I had an interesting revelation last night in the pub. It involved tipping. Now different countries have different rules towards tips or cultural approaches shall we say. The American version probably more well known than most. The Yankee gods of capitalism have created a system in which you are guilted into paying half the waiters wage on top of the meal or drink you’ve just ordered as you know they’ll be paid nothing otherwise. In parts of Asia tips are not part of the culture, I’ll never forget the two Canadian guys throwing tips around in Burma despite it being culturally not a done thing and then wondering why they were being over charged for other things. Mediterranean cultures vary but usually you leave a few coins as you feel. In Spain during the Civil War the anarchist trade union the CNT banned the use of tips and I never fully grasped the significance behind that until last night.

The barman in this little village pub was probably in his fifties, went about his job without any fuss and certainly without flair in line arguably with the pub itself. Happy hour had finished fifteen minutes earlier but he decided anyway to give me the happy prices for the two pints, which he didn’t need to but went out of his way to do anyway. From the coins I gave him I was due fifty pence back in change but I found this issue of whether I should let him keep it as thanks for the prices a difficult one. He was a man and I was a man, but it was more that we were two blokes, by tipping him it would demean him, and there seemed to just be something unspoken that this would be an affront to his dignity. Certainly the village pub atmosphere played a part, but I may have given a woman or younger man the change in that situation. It is also possible that it was purely this guy in particular and the energy that he gave off but it allowed for an experience and understanding that was original and unique for me.

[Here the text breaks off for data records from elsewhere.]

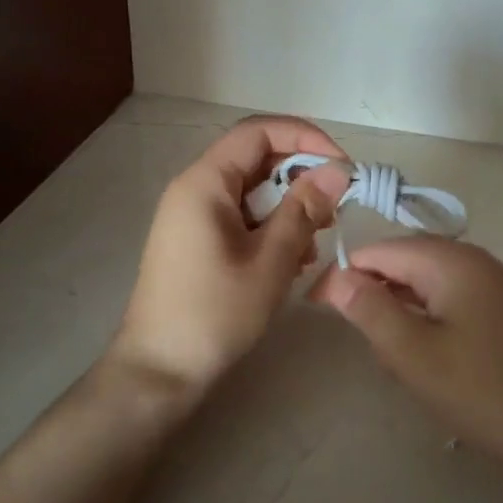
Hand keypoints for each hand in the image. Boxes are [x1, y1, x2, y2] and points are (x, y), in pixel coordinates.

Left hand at [111, 115, 350, 400]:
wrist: (159, 370)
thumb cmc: (214, 314)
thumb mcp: (270, 261)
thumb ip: (304, 210)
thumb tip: (337, 169)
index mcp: (205, 183)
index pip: (259, 131)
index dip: (306, 139)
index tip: (342, 168)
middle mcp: (195, 189)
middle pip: (257, 160)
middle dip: (301, 179)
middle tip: (334, 213)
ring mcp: (193, 216)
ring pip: (253, 192)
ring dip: (289, 209)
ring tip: (312, 246)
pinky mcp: (198, 241)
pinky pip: (242, 217)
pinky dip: (271, 229)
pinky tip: (290, 262)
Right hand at [313, 238, 502, 481]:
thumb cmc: (486, 392)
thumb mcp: (415, 355)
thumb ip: (370, 310)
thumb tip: (337, 276)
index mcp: (450, 260)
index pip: (378, 250)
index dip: (343, 276)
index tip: (317, 310)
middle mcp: (474, 260)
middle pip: (404, 263)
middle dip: (374, 296)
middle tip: (363, 343)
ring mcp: (495, 284)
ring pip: (427, 286)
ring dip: (401, 314)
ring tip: (396, 360)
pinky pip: (452, 303)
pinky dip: (429, 323)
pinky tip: (430, 360)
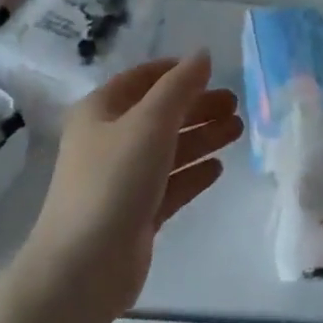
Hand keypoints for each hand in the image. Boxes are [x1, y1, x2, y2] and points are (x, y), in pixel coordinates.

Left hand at [22, 52, 239, 319]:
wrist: (83, 268)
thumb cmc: (113, 182)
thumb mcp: (149, 124)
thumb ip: (179, 87)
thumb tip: (203, 54)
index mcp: (100, 111)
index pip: (141, 79)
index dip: (175, 71)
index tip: (211, 70)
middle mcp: (108, 140)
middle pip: (159, 114)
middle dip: (197, 106)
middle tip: (236, 104)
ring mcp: (122, 179)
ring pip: (168, 149)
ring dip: (201, 137)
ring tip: (238, 130)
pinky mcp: (136, 213)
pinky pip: (170, 184)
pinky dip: (192, 173)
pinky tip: (218, 167)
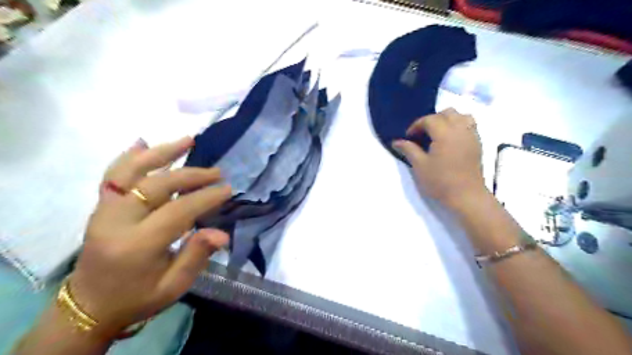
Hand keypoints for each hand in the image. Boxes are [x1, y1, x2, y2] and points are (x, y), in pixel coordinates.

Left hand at [69, 135, 230, 337]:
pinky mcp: (101, 207)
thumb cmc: (138, 297)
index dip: (205, 197)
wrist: (90, 305)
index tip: (227, 189)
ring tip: (187, 140)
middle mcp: (117, 221)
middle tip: (217, 172)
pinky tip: (144, 143)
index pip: (178, 210)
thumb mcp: (173, 286)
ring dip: (162, 153)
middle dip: (192, 175)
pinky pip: (113, 175)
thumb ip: (196, 256)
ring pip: (131, 171)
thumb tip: (221, 234)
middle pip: (157, 185)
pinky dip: (130, 157)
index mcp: (137, 245)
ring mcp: (104, 211)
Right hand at [394, 109, 485, 206]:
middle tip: (423, 134)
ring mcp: (472, 135)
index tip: (409, 137)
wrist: (466, 196)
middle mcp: (460, 129)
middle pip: (447, 113)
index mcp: (445, 133)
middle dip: (432, 119)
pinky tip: (450, 140)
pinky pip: (469, 125)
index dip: (417, 125)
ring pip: (461, 116)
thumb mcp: (420, 166)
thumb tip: (396, 141)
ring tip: (439, 134)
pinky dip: (459, 126)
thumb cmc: (440, 181)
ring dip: (448, 120)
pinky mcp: (477, 143)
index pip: (429, 119)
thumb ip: (409, 150)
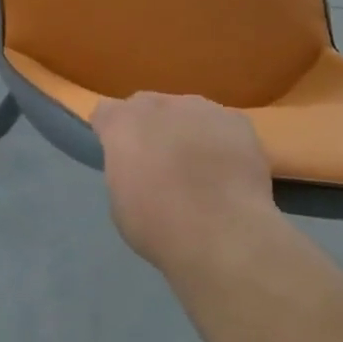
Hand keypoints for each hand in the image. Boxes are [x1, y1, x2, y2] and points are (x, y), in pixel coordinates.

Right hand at [93, 93, 276, 272]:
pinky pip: (222, 125)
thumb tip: (137, 167)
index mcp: (123, 123)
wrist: (225, 236)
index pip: (106, 112)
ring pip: (187, 113)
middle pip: (148, 106)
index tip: (120, 155)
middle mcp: (159, 105)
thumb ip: (124, 170)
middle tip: (161, 164)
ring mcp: (201, 108)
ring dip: (187, 132)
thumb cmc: (160, 227)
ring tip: (201, 169)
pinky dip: (221, 142)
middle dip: (150, 128)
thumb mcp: (121, 203)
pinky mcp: (236, 121)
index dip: (111, 132)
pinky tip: (229, 171)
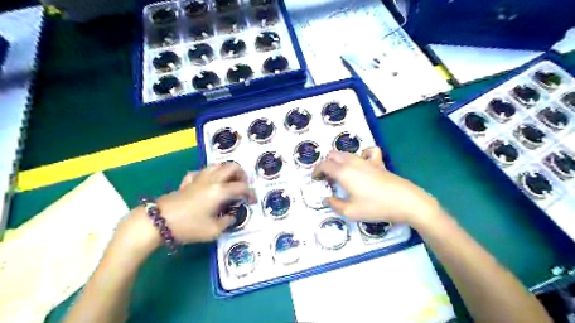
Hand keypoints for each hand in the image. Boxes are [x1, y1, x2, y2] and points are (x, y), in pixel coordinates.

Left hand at [157, 162, 256, 243]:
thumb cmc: (188, 226)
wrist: (158, 221)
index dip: (251, 193)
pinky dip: (208, 175)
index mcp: (221, 191)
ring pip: (217, 165)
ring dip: (226, 171)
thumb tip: (231, 215)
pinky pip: (201, 172)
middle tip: (242, 186)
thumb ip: (227, 221)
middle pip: (232, 167)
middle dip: (242, 175)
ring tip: (228, 183)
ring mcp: (199, 178)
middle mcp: (212, 180)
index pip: (242, 187)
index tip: (253, 201)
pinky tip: (207, 184)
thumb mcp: (213, 231)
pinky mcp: (188, 181)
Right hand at [314, 147, 440, 226]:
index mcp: (343, 172)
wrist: (405, 202)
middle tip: (327, 178)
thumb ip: (335, 205)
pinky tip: (363, 163)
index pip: (324, 165)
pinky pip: (369, 151)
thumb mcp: (351, 212)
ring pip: (347, 152)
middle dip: (327, 164)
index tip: (315, 179)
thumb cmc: (375, 207)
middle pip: (333, 154)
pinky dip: (362, 154)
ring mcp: (367, 160)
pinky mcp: (379, 163)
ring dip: (339, 160)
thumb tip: (327, 199)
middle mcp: (353, 162)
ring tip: (341, 173)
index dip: (316, 171)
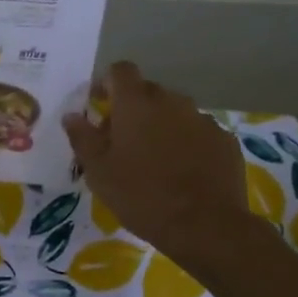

There is something about the word undignified that makes me uneasy, it seems somehow snobbish and pretencious, but there is something about being tip hungry that seems fitting for such a word. Of course anyone, including myself, who has worked in hospitality will have at some point sniffed out a tip. As I said though I don’t care much for dignity, I’ve never lacked the version that without would dehumanise and subjugate, and have never allowed pride to prevent me acting as I feel, unless I’m too proud to admit it now of course. In Republican Barcelona people were achieving self-determination breaking the bonds of a previous life without dignity. To accept tips would have been to accept your position as a second class citizens in a hierarchical society again. The village pub in northumberland is not anarchist antifascist civil war Spain and this isn’t about proud dignity either. Times have moved on from then but that doesn’t mean we can’t learn a little from the past and see how it can relate to the present; man to man et al.